Od czasu gdy skończyłem z grubsza dziesięć lat moim wielkim marzeniem stało się wyruszyć w głęboki bór, przepastną kanadyjską knieję, z siekierą w garści i strzelbą na plecach. Nie szło w tym o rządzę mordu i zniszczenia, ale o kontakt z dziką przyrodą, przygodę i niezależność. Siekiera dawałaby mi możliwość samodzielnej budowy schronienia i ogrzania się przy ognisku, a strzelba pozwoliłaby ustrzelić coś na kolację i w razie czego obronić się przed rozjuszonym niedźwiedziem albo przebiegłym kuguarem. Minęły lata, a w moim marzeniu zmieniło się tylko to, że teraz wiem, jaka powinna być siekiera, jaka powinna być flinta, a dorosłość pozwala dziecięce marzenie spełnić.

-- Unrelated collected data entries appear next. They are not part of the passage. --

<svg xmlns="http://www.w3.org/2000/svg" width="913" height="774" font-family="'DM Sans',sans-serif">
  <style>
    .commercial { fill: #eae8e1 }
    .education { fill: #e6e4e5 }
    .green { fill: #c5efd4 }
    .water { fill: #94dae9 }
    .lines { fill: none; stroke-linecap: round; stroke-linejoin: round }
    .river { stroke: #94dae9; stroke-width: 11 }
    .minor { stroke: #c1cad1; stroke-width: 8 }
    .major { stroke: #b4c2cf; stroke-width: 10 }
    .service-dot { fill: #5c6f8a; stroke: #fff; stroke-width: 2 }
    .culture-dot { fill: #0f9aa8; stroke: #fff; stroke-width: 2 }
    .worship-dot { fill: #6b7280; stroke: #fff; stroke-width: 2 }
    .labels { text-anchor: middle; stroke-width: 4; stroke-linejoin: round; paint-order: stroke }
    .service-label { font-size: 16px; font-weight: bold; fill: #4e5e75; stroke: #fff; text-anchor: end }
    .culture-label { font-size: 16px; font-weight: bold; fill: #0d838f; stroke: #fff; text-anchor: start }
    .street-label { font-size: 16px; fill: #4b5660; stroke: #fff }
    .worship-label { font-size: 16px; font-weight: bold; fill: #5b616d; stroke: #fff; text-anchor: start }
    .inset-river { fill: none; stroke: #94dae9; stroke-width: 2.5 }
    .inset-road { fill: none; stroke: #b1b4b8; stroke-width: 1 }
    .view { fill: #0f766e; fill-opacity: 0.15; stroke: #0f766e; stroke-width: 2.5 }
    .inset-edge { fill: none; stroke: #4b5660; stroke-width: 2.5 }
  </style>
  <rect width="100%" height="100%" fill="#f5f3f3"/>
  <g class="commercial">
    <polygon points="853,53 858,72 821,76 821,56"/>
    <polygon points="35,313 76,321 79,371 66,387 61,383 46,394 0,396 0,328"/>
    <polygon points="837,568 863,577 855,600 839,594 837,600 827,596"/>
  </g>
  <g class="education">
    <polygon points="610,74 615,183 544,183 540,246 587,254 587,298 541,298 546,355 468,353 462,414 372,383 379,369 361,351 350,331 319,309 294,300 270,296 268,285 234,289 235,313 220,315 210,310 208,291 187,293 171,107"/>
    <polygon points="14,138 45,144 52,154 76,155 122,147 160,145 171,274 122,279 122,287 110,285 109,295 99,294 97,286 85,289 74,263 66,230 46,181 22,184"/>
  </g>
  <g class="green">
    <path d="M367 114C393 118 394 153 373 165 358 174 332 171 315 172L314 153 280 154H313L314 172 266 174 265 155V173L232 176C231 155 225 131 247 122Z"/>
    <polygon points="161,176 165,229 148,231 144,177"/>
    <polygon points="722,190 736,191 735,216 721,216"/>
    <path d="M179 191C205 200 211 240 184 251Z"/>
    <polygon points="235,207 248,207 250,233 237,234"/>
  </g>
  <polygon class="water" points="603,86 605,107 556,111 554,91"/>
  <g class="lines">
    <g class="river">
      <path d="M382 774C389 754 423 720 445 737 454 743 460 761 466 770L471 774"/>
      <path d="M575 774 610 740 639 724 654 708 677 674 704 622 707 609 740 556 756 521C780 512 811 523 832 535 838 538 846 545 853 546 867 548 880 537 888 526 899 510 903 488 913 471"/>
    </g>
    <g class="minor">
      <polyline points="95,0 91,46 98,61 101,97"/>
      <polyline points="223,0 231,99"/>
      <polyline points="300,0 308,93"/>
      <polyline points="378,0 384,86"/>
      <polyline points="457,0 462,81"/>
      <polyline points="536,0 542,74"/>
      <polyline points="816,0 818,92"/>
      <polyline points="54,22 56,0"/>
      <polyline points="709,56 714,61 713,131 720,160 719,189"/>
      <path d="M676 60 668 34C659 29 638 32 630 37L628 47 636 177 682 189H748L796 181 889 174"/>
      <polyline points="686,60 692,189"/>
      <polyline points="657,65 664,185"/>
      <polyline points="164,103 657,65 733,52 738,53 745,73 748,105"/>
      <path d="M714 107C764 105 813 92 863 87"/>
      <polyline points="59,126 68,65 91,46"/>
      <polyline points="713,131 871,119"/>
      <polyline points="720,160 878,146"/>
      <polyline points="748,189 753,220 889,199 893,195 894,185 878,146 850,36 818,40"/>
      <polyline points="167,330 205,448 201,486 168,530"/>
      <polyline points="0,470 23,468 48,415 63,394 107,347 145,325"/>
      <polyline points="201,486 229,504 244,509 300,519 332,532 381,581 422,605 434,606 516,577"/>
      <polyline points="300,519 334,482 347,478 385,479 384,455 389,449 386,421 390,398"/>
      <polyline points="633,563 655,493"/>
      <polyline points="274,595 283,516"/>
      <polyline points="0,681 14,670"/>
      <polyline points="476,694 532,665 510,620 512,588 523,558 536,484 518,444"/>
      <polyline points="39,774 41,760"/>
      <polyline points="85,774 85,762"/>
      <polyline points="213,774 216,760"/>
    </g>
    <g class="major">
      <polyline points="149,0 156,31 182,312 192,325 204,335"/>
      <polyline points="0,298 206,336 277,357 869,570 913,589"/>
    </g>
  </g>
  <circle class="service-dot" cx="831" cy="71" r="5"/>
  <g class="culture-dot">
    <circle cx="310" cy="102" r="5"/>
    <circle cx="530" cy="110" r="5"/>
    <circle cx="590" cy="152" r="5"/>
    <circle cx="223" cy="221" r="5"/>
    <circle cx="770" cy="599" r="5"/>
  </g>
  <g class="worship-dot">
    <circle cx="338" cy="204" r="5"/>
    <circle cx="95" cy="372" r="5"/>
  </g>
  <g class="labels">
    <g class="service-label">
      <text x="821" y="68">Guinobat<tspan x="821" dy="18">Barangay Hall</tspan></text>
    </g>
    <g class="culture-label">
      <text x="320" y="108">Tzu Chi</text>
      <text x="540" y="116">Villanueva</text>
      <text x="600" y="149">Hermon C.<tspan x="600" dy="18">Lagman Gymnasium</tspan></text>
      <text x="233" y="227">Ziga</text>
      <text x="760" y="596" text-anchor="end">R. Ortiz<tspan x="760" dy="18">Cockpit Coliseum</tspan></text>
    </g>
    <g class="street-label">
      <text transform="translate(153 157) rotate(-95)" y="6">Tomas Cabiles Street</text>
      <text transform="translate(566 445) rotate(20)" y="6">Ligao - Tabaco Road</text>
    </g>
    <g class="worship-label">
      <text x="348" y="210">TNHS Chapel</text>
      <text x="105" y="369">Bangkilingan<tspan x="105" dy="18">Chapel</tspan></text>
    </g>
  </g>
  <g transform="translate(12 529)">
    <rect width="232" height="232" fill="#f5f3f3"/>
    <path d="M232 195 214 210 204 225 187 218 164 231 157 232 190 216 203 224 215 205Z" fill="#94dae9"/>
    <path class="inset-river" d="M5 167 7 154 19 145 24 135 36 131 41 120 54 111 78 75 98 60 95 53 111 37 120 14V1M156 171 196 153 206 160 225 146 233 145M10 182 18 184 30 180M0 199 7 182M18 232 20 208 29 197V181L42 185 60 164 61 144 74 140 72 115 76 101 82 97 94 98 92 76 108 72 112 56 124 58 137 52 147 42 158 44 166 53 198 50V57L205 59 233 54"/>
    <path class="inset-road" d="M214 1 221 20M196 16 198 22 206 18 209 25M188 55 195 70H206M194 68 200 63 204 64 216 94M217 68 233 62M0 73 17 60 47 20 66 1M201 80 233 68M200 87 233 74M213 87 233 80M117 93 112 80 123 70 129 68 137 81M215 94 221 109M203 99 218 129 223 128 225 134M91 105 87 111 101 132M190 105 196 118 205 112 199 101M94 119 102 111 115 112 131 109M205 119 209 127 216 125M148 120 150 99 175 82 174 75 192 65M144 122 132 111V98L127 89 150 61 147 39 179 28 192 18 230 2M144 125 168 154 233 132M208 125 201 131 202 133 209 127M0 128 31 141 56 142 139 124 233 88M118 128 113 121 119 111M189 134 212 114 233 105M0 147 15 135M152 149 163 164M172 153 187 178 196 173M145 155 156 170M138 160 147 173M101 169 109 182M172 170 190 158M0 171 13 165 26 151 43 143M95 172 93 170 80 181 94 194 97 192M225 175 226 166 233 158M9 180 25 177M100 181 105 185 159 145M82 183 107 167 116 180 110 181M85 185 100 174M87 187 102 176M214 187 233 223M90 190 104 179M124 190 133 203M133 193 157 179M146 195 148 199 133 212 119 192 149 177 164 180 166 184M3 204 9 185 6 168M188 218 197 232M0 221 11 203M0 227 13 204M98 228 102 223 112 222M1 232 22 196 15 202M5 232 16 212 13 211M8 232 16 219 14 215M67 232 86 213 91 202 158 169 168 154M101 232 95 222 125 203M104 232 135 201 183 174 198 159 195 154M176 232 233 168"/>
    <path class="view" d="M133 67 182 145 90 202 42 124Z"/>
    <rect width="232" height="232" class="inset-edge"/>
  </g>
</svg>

Broń palna, podobnie jak siekiera, nóż czy choćby śrubokręt, to narzędzie. Narzędzia mogą być uniwersalne lub mniej czy bardziej specjalizowane. Gdy pracujemy w domu, warsztacie, na strzelnicy, lub gdy mamy luksus korzystania z transportu samochodowego, możemy sobie pozwolić na korzystanie z całego zestawu bardzo specjalizowanych narzędzi. Możemy mieć kilka noży do różnych zastosowań, kilka różnych siekier czy toporków, a także kilka sztuk broni palnej. Co jednak zrobić, gdy ruszamy w odludzie, gdzie wszystko musimy zanieść na własnych plecach? Potrzebujemy wtedy narzędzi lekkich, niezawodnych, uniwersalnych i skutecznych. Takich, które pomogą nam poradzić sobie z każdym możliwym zadaniem.

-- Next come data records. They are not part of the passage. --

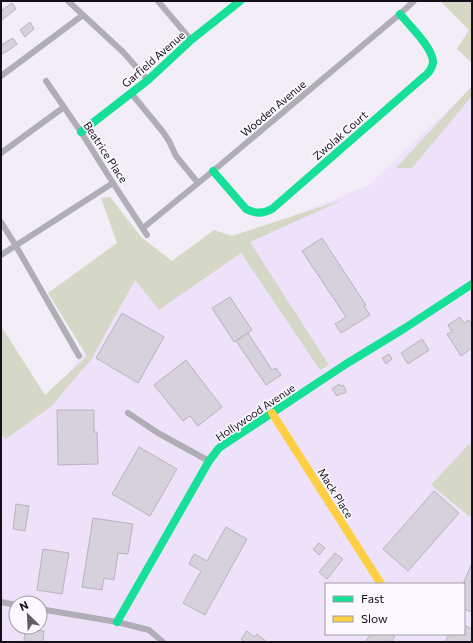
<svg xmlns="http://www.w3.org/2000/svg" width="473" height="643" viewBox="0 0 473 643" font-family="Commissioner,sans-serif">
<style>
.built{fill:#eee2fa;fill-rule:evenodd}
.green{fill:#d5d7c7}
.building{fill:#d6d2dc;stroke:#b8b3bd}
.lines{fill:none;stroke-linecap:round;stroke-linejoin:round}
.street{stroke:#afadb5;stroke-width:6}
.fast{stroke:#16e098;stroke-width:8}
.slow{stroke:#ffcf43;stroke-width:8}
.labels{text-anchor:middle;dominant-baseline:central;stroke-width:3.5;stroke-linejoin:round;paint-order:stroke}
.street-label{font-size:11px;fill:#140f19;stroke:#fbf9ff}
</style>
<rect width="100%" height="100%" fill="#f2edf7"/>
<path class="built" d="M 472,87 L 472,642 L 1,642 L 1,438 L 51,399 L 137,271 L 220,246 L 369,185 ZM 326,584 L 464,584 L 464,634 L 326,634 ZM 16,603 L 40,603 L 40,627 L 16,627 Z"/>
<g class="green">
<polygon points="440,1 472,1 472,63 457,49 469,30"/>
<polygon points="472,86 472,96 412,168 396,168"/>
<polygon points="110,197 142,238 172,261 214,230 232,236 345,199 250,242 329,365 320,370 241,253 159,310 135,280 91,360 69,385 53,405 6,439 1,435 1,326 45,395 87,356 48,293 117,243 101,198"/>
<polygon points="469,444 472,447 472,515 469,516 431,485"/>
</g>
<g class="building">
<polygon points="12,3 16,9 2,20 1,18 1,13 3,11 2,10"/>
<polygon points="30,22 34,29 25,37 20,30"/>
<polygon points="13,38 17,44 8,51 2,54 1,52 1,45"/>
<polygon points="322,238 366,305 364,306 370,315 341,333 335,324 346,317 302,251"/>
<polygon points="230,297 252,330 234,342 212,308"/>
<polygon points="122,313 164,337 138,383 96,358"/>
<polygon points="460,317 464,323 469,320 472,325 472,348 461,356 447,334 452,332 448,325"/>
<polygon points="248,333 272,370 276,368 281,375 266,385 236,341"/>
<polygon points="422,339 429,350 408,364 401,353"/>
<polygon points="389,354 392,359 386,364 382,358"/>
<polygon points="186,360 222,407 198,426 190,416 183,421 154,385"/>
<polygon points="339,384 340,386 343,385 346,390 345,391 346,392 343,394 342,393 337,396 332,389"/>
<polygon points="57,410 94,410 94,432 97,432 98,464 58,465"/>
<polygon points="139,447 177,469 150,516 112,494"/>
<polygon points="434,491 459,513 408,571 383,549"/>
<polygon points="16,504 29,506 25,531 13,529"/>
<polygon points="93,518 133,524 128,554 118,553 114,580 104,578 102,590 82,587"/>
<polygon points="226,527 247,539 205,615 183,603 201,571 189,564 194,554 207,561"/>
<polygon points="319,543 325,548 319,555 313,549"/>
<polygon points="43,549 69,553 62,594 37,590"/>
<polygon points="335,553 343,559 327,579 319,572"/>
<polygon points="472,563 472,612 464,609 464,584 463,584"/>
<polygon points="464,625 472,629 472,642 445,642 449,634 464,634"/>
<polygon points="25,629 44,631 43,642 24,642"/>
<polygon points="247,631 254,637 257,634 267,642 244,642 241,639"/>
<polygon points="371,634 391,634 395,637 391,642 365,642"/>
</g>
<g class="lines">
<g class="street">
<polyline points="68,1 123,52 148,80"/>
<polyline points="158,1 191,40"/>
<polyline points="1,76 83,15"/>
<polyline points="46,81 81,132 113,183 147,235"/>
<polyline points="131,93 163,132 169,141 176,156 198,183"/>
<polyline points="1,153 64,107"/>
<polyline points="1,222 16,246 79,356"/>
<polyline points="143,228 213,171 400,14 414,1"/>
<polyline points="1,255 113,183"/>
<polyline points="128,413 158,433 209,461"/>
<polyline points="1,602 16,605"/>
<polyline points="40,609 117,622 149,630 163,642"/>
</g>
<g class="fast">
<polyline points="81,132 148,80 191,40 240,1"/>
<path d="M 213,171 L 246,209 C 255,214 263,214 272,209 L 427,74 C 430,71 432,68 433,63 C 434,49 409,25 400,14"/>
<polyline points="117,622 209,461 219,448 346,364 405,328 472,284"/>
</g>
<polyline class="slow" points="272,413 381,584"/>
</g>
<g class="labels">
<g class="street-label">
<text transform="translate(153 59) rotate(-41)">Garfield Avenue</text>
<text transform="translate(273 108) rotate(-40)">Wooden Avenue</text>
<text transform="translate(340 135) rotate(-41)">Zwolak Court</text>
<text transform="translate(106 152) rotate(57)">Beatrice Place</text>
<text transform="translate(255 412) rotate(-34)">Hollywood Avenue</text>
<text transform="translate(336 493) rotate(58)">Mack Place</text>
</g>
</g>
<rect width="473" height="643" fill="none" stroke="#140f19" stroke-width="4"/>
<rect x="325" y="583" width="140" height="52" fill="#fbf9ff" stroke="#9f9ba3"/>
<rect x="333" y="596" width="20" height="6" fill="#16e098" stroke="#9f9ba3"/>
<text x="361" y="603" font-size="12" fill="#140f19">Fast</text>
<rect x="333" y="616" width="20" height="6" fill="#ffcf43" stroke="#9f9ba3"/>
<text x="361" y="623" font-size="12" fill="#140f19">Slow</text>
<g transform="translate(28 615) rotate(336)"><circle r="19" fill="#fbf9ff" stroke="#9f9ba3"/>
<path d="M0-3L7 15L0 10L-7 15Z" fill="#625d67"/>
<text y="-6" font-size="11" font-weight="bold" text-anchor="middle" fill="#140f19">N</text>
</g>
</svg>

O nożach, czy siekierach „do lasu” można przeczytać wiele, nie będę więc tych tematów tutaj poruszał. Nie napisałbym niczego nowego i z pewnością naraził się bardziej doświadczonym pasjonatom. Mogę jednak napisać kilka słów o doborze broni palnej na tego typu wyprawę. Nie poruszę wszystkich możliwych aspektów, bo wymagałoby to napisania grubej książki, ale postaram przedstawić Wam mój tok rozumowania.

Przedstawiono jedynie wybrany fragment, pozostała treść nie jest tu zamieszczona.